Namun, pemerintah memastikan bahwa suku bunga KPR bersubsidi melalui program Fasilitas Likuiditas Pembiayaan Perumahan (FLPP) tetap berada di angka 5 persen.
Kepastian ini menjadi kabar baik bagi masyarakat berpenghasilan rendah (MBR) yang masih berupaya mewujudkan impian memiliki rumah sendiri di tengah ketidakpastian ekonomi global.
Baca Juga: Modus Transaksi COD Mobil Berujung Penyekapan di Tangsel: Korban Disiksa, 3 Pelaku Diciduk Polisi
Keputusan tersebut disampaikan langsung oleh Menteri Perumahan dan Kawasan Permukiman (PKP) Maruarar Sirait, usai berkoordinasi dengan Menteri Keuangan Purbaya Yudhi Sadewa.

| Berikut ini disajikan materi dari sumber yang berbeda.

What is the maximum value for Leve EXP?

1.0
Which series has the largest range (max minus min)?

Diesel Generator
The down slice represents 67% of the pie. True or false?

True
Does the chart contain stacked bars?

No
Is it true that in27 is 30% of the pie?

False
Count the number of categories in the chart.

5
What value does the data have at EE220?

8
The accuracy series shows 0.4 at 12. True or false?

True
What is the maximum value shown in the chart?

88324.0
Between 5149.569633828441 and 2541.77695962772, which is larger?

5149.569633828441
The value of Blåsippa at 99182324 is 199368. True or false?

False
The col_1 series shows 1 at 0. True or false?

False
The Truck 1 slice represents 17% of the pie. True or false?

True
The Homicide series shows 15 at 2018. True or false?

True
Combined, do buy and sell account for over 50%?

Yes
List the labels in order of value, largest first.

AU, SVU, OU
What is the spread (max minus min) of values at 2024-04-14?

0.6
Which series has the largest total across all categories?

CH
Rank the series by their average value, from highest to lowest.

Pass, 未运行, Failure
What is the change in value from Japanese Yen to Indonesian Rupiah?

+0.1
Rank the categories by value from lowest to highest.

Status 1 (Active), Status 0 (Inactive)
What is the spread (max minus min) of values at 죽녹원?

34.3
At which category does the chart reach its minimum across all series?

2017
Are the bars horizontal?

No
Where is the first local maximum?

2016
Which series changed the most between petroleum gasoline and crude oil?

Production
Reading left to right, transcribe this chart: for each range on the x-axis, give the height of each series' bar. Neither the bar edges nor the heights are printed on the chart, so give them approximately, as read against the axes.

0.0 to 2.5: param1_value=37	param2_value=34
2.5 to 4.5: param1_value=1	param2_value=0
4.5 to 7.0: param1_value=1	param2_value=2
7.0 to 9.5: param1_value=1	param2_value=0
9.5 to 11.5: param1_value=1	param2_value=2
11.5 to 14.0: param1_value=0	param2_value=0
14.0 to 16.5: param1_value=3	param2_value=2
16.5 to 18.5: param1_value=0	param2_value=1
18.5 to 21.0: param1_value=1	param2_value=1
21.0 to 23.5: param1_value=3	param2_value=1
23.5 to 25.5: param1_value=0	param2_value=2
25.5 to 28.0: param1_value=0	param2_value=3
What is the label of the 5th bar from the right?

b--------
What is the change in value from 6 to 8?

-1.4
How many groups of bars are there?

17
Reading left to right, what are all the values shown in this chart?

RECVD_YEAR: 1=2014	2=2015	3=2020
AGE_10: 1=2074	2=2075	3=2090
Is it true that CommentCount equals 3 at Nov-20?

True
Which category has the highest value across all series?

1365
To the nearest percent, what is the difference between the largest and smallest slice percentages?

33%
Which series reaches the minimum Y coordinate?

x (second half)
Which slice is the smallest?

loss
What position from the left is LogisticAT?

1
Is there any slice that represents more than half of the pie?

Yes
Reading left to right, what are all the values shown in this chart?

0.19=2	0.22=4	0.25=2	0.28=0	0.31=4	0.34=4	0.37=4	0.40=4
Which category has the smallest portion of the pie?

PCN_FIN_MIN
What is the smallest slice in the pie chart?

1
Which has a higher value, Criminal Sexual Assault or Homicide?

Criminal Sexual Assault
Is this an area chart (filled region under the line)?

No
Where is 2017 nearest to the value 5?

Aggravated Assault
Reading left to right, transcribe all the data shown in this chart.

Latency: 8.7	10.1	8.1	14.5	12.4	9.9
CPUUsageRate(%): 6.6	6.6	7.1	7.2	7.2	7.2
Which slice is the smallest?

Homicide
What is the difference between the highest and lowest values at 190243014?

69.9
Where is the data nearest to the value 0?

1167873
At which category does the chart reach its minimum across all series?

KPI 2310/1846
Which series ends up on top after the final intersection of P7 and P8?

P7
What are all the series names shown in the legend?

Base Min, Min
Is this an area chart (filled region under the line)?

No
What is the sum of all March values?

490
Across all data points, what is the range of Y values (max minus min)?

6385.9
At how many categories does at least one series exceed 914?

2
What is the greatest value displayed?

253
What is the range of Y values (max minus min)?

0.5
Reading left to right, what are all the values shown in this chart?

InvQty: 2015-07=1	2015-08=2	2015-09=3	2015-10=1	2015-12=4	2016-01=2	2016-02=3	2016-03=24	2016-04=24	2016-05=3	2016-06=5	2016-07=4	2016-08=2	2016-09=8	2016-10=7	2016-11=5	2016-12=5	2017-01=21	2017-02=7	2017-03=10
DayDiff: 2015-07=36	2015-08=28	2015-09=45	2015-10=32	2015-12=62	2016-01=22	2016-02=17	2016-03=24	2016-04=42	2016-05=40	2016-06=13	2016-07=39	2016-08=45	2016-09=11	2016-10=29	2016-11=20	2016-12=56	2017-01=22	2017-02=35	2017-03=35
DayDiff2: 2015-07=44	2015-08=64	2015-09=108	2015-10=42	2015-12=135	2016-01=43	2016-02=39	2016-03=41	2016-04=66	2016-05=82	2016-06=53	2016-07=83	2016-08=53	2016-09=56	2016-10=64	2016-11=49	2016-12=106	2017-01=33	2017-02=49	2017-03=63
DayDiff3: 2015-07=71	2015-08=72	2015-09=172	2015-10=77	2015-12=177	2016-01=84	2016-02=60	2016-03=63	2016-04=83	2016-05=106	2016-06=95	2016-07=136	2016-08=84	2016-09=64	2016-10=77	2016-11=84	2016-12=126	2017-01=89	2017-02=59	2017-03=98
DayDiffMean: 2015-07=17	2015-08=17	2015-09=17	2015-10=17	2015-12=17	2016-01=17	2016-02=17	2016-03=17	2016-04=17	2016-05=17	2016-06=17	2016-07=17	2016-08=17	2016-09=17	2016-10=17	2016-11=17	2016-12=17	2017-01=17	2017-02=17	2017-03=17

“Saya ucapkan terima kasih kepada Menteri Keuangan atas dukungannya dengan tidak menaikkan bunga untuk rumah subsidi, sehingga bunga rumah subsidi tetap 5 persen,” kata Maruarar, atau yang akrab disapa Ara, di Jakarta pada Rabu, 15 Oktober 2025.
Kepastian Bunga di Tengah Tekanan Ekonomi
Stabilnya suku bunga KPR subsidi dinilai sebagai langkah penting untuk menjaga daya beli masyarakat di sektor perumahan.
Pasalnya, dinamika ekonomi global yang tidak menentu dalam beberapa waktu terakhir sempat memicu kekhawatiran akan adanya penyesuaian bunga yang berpotensi memberatkan konsumen.
Ara meenilai, kebijakaan untuk menahan bunga di level 5 persen merupakan wujud nyata keberpihakan pemerintah terhadap masyarakat kecil, khususnya bagi mereka yang baru pertama kali membeli rumah.
“Pemerintah ingin memastikan agar MBR tetap punya akses terhadap hunian yang layak, tanpa terbebani kenaikan bunga,” ujarnya.
Kuota dan Program Perbaikan Rumah Ditingkatkan
Tak hanya menjaga kestabilan bunga, pemerintah juga menyiapkan langkah lanjutan dengan meningkatkan alokasi rumah bersubsidi dan program renovasi rumah tidak layak huni.
Tahun depan, kuota pembiayaan FLPP ditetapkan untuk 350.000 unit rumah, sementara program Bantuan Stimulan Perumahan Swadaya (BSPS) akan diperluas secara signifikan.